• _WHAT IS EXPECTED_
A verbatim copy of the entries is the required answer.

• _AVAILABLE DATA_
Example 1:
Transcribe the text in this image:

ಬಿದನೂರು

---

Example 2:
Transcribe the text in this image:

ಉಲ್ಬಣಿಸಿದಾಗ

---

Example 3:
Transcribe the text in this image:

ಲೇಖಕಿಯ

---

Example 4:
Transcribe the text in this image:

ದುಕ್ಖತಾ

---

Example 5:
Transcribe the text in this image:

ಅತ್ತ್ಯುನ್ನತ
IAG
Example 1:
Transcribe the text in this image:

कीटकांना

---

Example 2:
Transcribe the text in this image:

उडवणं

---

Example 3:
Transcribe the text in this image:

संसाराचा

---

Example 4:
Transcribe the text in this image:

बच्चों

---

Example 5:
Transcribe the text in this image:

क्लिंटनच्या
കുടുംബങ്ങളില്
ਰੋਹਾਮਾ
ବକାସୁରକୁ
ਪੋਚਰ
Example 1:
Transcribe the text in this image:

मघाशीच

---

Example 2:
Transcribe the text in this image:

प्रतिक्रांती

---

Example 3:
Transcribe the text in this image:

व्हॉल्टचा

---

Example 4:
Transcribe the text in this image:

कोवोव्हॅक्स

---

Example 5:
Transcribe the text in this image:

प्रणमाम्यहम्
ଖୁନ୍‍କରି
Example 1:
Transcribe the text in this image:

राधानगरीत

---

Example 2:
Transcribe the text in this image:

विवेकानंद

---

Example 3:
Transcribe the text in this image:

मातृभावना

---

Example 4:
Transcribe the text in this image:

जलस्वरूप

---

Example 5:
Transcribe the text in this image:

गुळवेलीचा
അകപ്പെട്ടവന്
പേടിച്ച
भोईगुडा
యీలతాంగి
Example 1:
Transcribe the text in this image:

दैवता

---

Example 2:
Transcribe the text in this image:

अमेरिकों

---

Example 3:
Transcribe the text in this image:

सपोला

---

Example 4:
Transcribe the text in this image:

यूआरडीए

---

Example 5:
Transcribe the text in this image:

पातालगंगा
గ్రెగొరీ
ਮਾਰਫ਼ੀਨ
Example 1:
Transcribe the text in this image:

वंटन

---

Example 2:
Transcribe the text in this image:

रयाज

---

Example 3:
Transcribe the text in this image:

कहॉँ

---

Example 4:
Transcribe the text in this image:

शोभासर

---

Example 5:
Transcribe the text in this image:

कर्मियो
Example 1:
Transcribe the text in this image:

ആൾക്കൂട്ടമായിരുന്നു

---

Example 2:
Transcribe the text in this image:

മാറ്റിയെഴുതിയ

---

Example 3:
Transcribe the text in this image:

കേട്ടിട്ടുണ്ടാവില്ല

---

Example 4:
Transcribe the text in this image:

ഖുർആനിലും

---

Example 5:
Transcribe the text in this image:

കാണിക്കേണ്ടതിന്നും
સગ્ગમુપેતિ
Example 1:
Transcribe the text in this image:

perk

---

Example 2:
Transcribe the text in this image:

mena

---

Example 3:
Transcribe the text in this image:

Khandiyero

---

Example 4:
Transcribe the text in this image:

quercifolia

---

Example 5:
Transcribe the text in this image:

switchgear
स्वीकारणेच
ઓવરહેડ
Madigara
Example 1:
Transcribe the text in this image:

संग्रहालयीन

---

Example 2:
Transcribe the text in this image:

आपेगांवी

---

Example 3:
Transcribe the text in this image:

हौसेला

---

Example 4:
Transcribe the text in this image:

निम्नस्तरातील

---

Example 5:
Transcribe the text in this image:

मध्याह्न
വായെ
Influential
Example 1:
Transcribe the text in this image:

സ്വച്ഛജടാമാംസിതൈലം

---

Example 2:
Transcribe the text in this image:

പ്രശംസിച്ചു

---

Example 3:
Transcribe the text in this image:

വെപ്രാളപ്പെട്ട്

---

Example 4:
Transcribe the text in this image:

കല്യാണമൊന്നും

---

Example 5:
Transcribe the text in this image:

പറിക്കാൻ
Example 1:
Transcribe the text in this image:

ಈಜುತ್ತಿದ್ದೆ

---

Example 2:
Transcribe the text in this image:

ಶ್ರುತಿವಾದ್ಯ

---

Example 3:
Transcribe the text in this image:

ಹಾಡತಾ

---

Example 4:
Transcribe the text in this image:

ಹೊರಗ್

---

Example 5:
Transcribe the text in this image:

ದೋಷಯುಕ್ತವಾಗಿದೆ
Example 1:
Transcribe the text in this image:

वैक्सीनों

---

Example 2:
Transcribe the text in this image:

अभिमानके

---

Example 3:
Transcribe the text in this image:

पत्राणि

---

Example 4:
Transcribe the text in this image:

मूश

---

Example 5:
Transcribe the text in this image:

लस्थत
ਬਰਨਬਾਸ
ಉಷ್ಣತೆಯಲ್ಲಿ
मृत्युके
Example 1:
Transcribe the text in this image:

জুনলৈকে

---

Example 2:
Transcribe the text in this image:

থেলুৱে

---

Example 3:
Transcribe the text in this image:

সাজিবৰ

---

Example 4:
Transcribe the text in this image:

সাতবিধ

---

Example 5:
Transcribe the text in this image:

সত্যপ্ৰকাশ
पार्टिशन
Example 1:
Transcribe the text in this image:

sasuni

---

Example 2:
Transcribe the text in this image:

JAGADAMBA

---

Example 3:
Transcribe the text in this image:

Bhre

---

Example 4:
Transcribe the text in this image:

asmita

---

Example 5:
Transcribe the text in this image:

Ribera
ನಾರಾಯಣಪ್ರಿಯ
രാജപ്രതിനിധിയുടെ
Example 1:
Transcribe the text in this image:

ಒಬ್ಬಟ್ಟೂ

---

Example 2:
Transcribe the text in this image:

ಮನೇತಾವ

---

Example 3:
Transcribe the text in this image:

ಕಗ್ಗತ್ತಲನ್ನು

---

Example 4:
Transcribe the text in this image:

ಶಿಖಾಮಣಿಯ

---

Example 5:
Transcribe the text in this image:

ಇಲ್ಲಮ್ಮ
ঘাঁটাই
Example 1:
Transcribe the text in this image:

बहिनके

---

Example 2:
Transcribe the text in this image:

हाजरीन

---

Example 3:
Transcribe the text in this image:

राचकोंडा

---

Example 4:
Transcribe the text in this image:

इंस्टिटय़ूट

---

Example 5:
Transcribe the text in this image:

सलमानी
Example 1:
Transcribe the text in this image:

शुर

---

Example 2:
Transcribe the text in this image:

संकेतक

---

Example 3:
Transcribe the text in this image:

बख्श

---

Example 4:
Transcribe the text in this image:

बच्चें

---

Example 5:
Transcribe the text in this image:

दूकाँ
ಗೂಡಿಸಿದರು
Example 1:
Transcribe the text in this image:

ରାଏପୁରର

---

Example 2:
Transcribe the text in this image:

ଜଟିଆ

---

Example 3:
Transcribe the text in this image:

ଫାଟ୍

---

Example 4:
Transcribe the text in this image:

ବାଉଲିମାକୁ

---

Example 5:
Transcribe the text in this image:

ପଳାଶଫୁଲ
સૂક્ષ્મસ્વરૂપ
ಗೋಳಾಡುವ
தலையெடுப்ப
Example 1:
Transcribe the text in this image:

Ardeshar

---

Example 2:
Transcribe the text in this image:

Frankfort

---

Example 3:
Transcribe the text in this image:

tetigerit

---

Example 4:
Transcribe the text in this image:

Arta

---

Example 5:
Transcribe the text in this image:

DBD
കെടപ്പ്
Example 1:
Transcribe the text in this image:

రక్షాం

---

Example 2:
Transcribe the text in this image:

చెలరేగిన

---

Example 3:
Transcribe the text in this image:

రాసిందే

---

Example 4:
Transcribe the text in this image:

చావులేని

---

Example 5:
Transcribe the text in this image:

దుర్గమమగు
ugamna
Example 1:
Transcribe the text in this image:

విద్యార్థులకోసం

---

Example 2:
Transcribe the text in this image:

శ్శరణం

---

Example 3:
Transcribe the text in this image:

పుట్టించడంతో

• _WRITTEN ANSWER_
Example 1:
Transcribe the text in this image:

ಬಿದನೂರು

---

Example 2:
Transcribe the text in this image:

ಉಲ್ಬಣಿಸಿದಾಗ

---

Example 3:
Transcribe the text in this image:

ಲೇಖಕಿಯ

---

Example 4:
Transcribe the text in this image:

ದುಕ್ಖತಾ

---

Example 5:
Transcribe the text in this image:

ಅತ್ತ್ಯುನ್ನತ
IAG
Example 1:
Transcribe the text in this image:

कीटकांना

---

Example 2:
Transcribe the text in this image:

उडवणं

---

Example 3:
Transcribe the text in this image:

संसाराचा

---

Example 4:
Transcribe the text in this image:

बच्चों

---

Example 5:
Transcribe the text in this image:

क्लिंटनच्या
കുടുംബങ്ങളില്
ਰੋਹਾਮਾ
ବକାସୁରକୁ
ਪੋਚਰ
Example 1:
Transcribe the text in this image:

मघाशीच

---

Example 2:
Transcribe the text in this image:

प्रतिक्रांती

---

Example 3:
Transcribe the text in this image:

व्हॉल्टचा

---

Example 4:
Transcribe the text in this image:

कोवोव्हॅक्स

---

Example 5:
Transcribe the text in this image:

प्रणमाम्यहम्
ଖୁନ୍‍କରି
Example 1:
Transcribe the text in this image:

राधानगरीत

---

Example 2:
Transcribe the text in this image:

विवेकानंद

---

Example 3:
Transcribe the text in this image:

मातृभावना

---

Example 4:
Transcribe the text in this image:

जलस्वरूप

---

Example 5:
Transcribe the text in this image:

गुळवेलीचा
അകപ്പെട്ടവന്
പേടിച്ച
भोईगुडा
యీలతాంగి
Example 1:
Transcribe the text in this image:

दैवता

---

Example 2:
Transcribe the text in this image:

अमेरिकों

---

Example 3:
Transcribe the text in this image:

सपोला

---

Example 4:
Transcribe the text in this image:

यूआरडीए

---

Example 5:
Transcribe the text in this image:

पातालगंगा
గ్రెగొరీ
ਮਾਰਫ਼ੀਨ
Example 1:
Transcribe the text in this image:

वंटन

---

Example 2:
Transcribe the text in this image:

रयाज

---

Example 3:
Transcribe the text in this image:

कहॉँ

---

Example 4:
Transcribe the text in this image:

शोभासर

---

Example 5:
Transcribe the text in this image:

कर्मियो
Example 1:
Transcribe the text in this image:

ആൾക്കൂട്ടമായിരുന്നു

---

Example 2:
Transcribe the text in this image:

മാറ്റിയെഴുതിയ

---

Example 3:
Transcribe the text in this image:

കേട്ടിട്ടുണ്ടാവില്ല

---

Example 4:
Transcribe the text in this image:

ഖുർആനിലും

---

Example 5:
Transcribe the text in this image:

കാണിക്കേണ്ടതിന്നും
સગ્ગમુપેતિ
Example 1:
Transcribe the text in this image:

perk

---

Example 2:
Transcribe the text in this image:

mena

---

Example 3:
Transcribe the text in this image:

Khandiyero

---

Example 4:
Transcribe the text in this image:

quercifolia

---

Example 5:
Transcribe the text in this image:

switchgear
स्वीकारणेच
ઓવરહેડ
Madigara
Example 1:
Transcribe the text in this image:

संग्रहालयीन

---

Example 2:
Transcribe the text in this image:

आपेगांवी

---

Example 3:
Transcribe the text in this image:

हौसेला

---

Example 4:
Transcribe the text in this image:

निम्नस्तरातील

---

Example 5:
Transcribe the text in this image:

मध्याह्न
വായെ
Influential
Example 1:
Transcribe the text in this image:

സ്വച്ഛജടാമാംസിതൈലം

---

Example 2:
Transcribe the text in this image:

പ്രശംസിച്ചു

---

Example 3:
Transcribe the text in this image:

വെപ്രാളപ്പെട്ട്

---

Example 4:
Transcribe the text in this image:

കല്യാണമൊന്നും

---

Example 5:
Transcribe the text in this image:

പറിക്കാൻ
Example 1:
Transcribe the text in this image:

ಈಜುತ್ತಿದ್ದೆ

---

Example 2:
Transcribe the text in this image:

ಶ್ರುತಿವಾದ್ಯ

---

Example 3:
Transcribe the text in this image:

ಹಾಡತಾ

---

Example 4:
Transcribe the text in this image:

ಹೊರಗ್

---

Example 5:
Transcribe the text in this image:

ದೋಷಯುಕ್ತವಾಗಿದೆ
Example 1:
Transcribe the text in this image:

वैक्सीनों

---

Example 2:
Transcribe the text in this image:

अभिमानके

---

Example 3:
Transcribe the text in this image:

पत्राणि

---

Example 4:
Transcribe the text in this image:

मूश

---

Example 5:
Transcribe the text in this image:

लस्थत
ਬਰਨਬਾਸ
ಉಷ್ಣತೆಯಲ್ಲಿ
मृत्युके
Example 1:
Transcribe the text in this image:

জুনলৈকে

---

Example 2:
Transcribe the text in this image:

থেলুৱে

---

Example 3:
Transcribe the text in this image:

সাজিবৰ

---

Example 4:
Transcribe the text in this image:

সাতবিধ

---

Example 5:
Transcribe the text in this image:

সত্যপ্ৰকাশ
पार्टिशन
Example 1:
Transcribe the text in this image:

sasuni

---

Example 2:
Transcribe the text in this image:

JAGADAMBA

---

Example 3:
Transcribe the text in this image:

Bhre

---

Example 4:
Transcribe the text in this image:

asmita

---

Example 5:
Transcribe the text in this image:

Ribera
ನಾರಾಯಣಪ್ರಿಯ
രാജപ്രതിനിധിയുടെ
Example 1:
Transcribe the text in this image:

ಒಬ್ಬಟ್ಟೂ

---

Example 2:
Transcribe the text in this image:

ಮನೇತಾವ

---

Example 3:
Transcribe the text in this image:

ಕಗ್ಗತ್ತಲನ್ನು

---

Example 4:
Transcribe the text in this image:

ಶಿಖಾಮಣಿಯ

---

Example 5:
Transcribe the text in this image:

ಇಲ್ಲಮ್ಮ
ঘাঁটাই
Example 1:
Transcribe the text in this image:

बहिनके

---

Example 2:
Transcribe the text in this image:

हाजरीन

---

Example 3:
Transcribe the text in this image:

राचकोंडा

---

Example 4:
Transcribe the text in this image:

इंस्टिटय़ूट

---

Example 5:
Transcribe the text in this image:

सलमानी
Example 1:
Transcribe the text in this image:

शुर

---

Example 2:
Transcribe the text in this image:

संकेतक

---

Example 3:
Transcribe the text in this image:

बख्श

---

Example 4:
Transcribe the text in this image:

बच्चें

---

Example 5:
Transcribe the text in this image:

दूकाँ
ಗೂಡಿಸಿದರು
Example 1:
Transcribe the text in this image:

ରାଏପୁରର

---

Example 2:
Transcribe the text in this image:

ଜଟିଆ

---

Example 3:
Transcribe the text in this image:

ଫାଟ୍

---

Example 4:
Transcribe the text in this image:

ବାଉଲିମାକୁ

---

Example 5:
Transcribe the text in this image:

ପଳାଶଫୁଲ
સૂક્ષ્મસ્વરૂપ
ಗೋಳಾಡುವ
தலையெடுப்ப
Example 1:
Transcribe the text in this image:

Ardeshar

---

Example 2:
Transcribe the text in this image:

Frankfort

---

Example 3:
Transcribe the text in this image:

tetigerit

---

Example 4:
Transcribe the text in this image:

Arta

---

Example 5:
Transcribe the text in this image:

DBD
കെടപ്പ്
Example 1:
Transcribe the text in this image:

రక్షాం

---

Example 2:
Transcribe the text in this image:

చెలరేగిన

---

Example 3:
Transcribe the text in this image:

రాసిందే

---

Example 4:
Transcribe the text in this image:

చావులేని

---

Example 5:
Transcribe the text in this image:

దుర్గమమగు
ugamna
Example 1:
Transcribe the text in this image:

విద్యార్థులకోసం

---

Example 2:
Transcribe the text in this image:

శ్శరణం

---

Example 3:
Transcribe the text in this image:

పుట్టించడంతో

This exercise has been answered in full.